Joe liked terrible puns and being jolly and everybody getting along, which I
didn’t value at all, while Molly’s concept of comedy was wholly Jewish,
straight out of the nineteenth-century shtetl; and they both liked awful,
sentimental, bloody Charlie Chaplin. In 1963 a famous tour had come to the
Empire Theatre in Lime Street, featuring Roy Orbison, the Beatles and Gerry and
the Pacemakers. We hadn’t gone to see that or even been aware of its existence,
but we had that same year been in the audience for something called the Red
Army Ensemble — the official choir of the Russian armed forces.

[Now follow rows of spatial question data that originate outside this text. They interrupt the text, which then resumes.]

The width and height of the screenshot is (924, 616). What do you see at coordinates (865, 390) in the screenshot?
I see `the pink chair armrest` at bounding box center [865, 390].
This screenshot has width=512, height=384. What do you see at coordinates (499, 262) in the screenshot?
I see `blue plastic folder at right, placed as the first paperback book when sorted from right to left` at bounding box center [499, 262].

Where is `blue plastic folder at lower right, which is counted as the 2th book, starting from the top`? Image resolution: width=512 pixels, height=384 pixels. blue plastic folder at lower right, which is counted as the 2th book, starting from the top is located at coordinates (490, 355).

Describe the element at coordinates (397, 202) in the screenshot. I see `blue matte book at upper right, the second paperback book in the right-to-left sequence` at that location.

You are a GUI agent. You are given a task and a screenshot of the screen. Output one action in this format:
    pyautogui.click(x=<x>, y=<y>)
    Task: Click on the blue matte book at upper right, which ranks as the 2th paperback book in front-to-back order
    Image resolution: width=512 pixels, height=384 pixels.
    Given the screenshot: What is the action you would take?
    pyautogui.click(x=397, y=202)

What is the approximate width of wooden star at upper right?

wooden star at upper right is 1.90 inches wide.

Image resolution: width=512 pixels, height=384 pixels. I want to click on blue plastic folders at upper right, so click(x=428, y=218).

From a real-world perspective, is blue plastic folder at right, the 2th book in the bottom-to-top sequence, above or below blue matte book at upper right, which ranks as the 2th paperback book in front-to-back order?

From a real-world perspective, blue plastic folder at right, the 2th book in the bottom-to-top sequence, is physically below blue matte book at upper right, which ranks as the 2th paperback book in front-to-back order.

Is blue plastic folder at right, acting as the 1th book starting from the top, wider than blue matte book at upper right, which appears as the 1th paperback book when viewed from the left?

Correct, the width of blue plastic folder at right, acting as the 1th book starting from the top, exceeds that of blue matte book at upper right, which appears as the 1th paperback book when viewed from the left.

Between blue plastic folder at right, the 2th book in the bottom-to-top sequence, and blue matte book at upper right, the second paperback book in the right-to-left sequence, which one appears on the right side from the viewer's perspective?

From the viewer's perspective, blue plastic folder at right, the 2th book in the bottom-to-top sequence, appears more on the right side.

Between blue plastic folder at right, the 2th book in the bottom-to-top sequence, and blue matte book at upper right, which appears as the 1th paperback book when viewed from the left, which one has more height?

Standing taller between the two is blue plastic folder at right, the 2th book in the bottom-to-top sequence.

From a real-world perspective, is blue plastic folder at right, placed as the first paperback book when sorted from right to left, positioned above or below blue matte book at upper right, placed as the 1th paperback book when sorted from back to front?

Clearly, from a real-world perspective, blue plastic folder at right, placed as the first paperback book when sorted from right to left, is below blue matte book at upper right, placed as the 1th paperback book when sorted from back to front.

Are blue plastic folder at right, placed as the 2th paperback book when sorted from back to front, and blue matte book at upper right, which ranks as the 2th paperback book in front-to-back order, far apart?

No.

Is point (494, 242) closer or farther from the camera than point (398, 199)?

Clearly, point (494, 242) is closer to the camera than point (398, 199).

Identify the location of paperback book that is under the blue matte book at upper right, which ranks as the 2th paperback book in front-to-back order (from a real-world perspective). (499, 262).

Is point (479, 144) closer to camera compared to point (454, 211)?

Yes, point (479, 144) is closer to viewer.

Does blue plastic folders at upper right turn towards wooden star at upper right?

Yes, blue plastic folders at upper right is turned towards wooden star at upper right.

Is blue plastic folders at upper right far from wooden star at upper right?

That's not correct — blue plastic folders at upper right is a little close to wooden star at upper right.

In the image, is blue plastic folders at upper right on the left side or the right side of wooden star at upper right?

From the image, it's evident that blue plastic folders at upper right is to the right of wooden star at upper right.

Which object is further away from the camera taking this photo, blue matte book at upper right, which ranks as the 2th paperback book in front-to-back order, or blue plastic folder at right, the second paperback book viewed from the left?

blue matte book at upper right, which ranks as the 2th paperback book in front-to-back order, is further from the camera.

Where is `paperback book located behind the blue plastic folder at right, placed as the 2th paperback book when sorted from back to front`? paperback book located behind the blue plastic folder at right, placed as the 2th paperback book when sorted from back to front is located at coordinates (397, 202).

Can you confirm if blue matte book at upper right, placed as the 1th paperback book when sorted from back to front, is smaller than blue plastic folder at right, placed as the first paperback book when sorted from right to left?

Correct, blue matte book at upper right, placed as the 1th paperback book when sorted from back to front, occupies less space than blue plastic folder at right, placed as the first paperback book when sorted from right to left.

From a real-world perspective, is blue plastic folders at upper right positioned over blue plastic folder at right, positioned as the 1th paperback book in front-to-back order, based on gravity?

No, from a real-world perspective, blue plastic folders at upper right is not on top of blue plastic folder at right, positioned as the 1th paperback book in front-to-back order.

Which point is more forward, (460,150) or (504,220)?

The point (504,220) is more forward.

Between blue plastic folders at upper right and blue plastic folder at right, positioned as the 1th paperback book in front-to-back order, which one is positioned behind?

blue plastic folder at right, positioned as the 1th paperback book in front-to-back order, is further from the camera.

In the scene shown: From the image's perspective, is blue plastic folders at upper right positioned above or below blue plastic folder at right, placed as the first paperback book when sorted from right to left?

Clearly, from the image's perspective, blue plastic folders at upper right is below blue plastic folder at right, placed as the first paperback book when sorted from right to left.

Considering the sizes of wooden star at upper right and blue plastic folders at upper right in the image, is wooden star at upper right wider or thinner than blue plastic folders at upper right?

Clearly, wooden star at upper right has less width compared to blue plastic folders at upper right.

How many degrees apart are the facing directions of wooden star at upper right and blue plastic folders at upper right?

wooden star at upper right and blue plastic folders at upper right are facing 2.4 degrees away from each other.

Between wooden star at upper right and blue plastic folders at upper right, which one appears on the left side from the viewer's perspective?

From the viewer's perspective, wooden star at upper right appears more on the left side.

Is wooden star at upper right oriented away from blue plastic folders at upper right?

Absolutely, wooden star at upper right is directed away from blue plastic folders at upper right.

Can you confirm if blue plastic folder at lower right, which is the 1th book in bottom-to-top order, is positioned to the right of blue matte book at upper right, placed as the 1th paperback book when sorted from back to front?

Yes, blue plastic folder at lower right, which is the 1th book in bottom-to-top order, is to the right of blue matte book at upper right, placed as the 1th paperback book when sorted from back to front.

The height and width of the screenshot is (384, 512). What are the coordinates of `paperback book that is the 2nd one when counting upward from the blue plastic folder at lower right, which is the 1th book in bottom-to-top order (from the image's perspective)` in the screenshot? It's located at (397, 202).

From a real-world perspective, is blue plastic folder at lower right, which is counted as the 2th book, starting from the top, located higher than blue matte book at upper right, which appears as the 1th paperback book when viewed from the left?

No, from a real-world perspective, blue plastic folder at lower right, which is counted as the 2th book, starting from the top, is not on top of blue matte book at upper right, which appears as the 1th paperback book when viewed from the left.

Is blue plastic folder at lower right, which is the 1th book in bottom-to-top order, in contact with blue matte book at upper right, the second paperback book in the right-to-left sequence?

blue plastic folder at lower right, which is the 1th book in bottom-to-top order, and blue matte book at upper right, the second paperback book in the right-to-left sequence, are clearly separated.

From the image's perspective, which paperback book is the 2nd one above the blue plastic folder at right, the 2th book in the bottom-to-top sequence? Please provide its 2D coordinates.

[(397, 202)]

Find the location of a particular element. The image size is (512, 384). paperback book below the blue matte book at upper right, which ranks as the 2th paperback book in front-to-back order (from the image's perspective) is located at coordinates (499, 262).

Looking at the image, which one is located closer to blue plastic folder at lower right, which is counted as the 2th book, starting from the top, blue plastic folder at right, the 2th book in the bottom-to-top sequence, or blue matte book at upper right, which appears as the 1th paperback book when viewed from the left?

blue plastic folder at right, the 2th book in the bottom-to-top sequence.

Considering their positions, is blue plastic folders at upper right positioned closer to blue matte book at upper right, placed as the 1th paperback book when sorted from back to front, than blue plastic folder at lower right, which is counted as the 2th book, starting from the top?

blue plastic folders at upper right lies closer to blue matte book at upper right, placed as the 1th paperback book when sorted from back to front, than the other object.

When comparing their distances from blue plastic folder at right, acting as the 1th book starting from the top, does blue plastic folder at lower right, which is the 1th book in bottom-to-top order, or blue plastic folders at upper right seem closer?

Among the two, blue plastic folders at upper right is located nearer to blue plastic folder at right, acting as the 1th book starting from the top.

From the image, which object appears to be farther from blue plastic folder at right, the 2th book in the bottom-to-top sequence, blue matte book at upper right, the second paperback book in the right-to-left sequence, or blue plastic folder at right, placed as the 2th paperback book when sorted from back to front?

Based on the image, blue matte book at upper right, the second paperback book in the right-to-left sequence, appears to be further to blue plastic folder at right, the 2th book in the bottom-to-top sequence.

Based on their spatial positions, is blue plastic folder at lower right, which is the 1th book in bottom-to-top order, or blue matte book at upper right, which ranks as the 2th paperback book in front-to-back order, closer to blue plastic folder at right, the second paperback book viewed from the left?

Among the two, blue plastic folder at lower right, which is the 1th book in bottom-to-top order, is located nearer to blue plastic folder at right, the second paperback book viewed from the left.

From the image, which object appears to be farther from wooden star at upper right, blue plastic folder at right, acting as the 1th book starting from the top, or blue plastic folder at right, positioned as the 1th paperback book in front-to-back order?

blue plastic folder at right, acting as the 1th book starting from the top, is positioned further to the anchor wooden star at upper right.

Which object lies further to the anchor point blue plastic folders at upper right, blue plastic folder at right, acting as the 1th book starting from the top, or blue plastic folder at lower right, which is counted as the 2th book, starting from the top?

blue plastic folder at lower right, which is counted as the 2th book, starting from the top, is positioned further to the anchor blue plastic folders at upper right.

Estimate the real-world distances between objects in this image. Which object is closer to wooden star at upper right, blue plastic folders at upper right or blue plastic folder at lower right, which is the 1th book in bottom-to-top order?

This group of
folk dancers, musicians and singers toured the world improving the image of the
Soviet Union by having fat men in jodhpurs sing ‘The Volga Boatmen’s Song’, ‘Ave
Maria’ and ‘Kalinka’. The Empire was completely packed for the show with an
audience as excited and expectant as that which had greeted the Beatles, but a
lot older and with many more of those Russian-style astrakhan hats. There was a
lot of heavy-handed humour in the show, such as when these gimlet-eyed killers
sang as an encore a comical version of ‘Roll Out the Barrel’. This cracked my
parents and the rest of the audience up, except me. The two of them loved these
ponderous agitprop jokes that Communists told each other, whose punch-line was
usually something to do with the President of the United States being a
bastard. That and people falling over.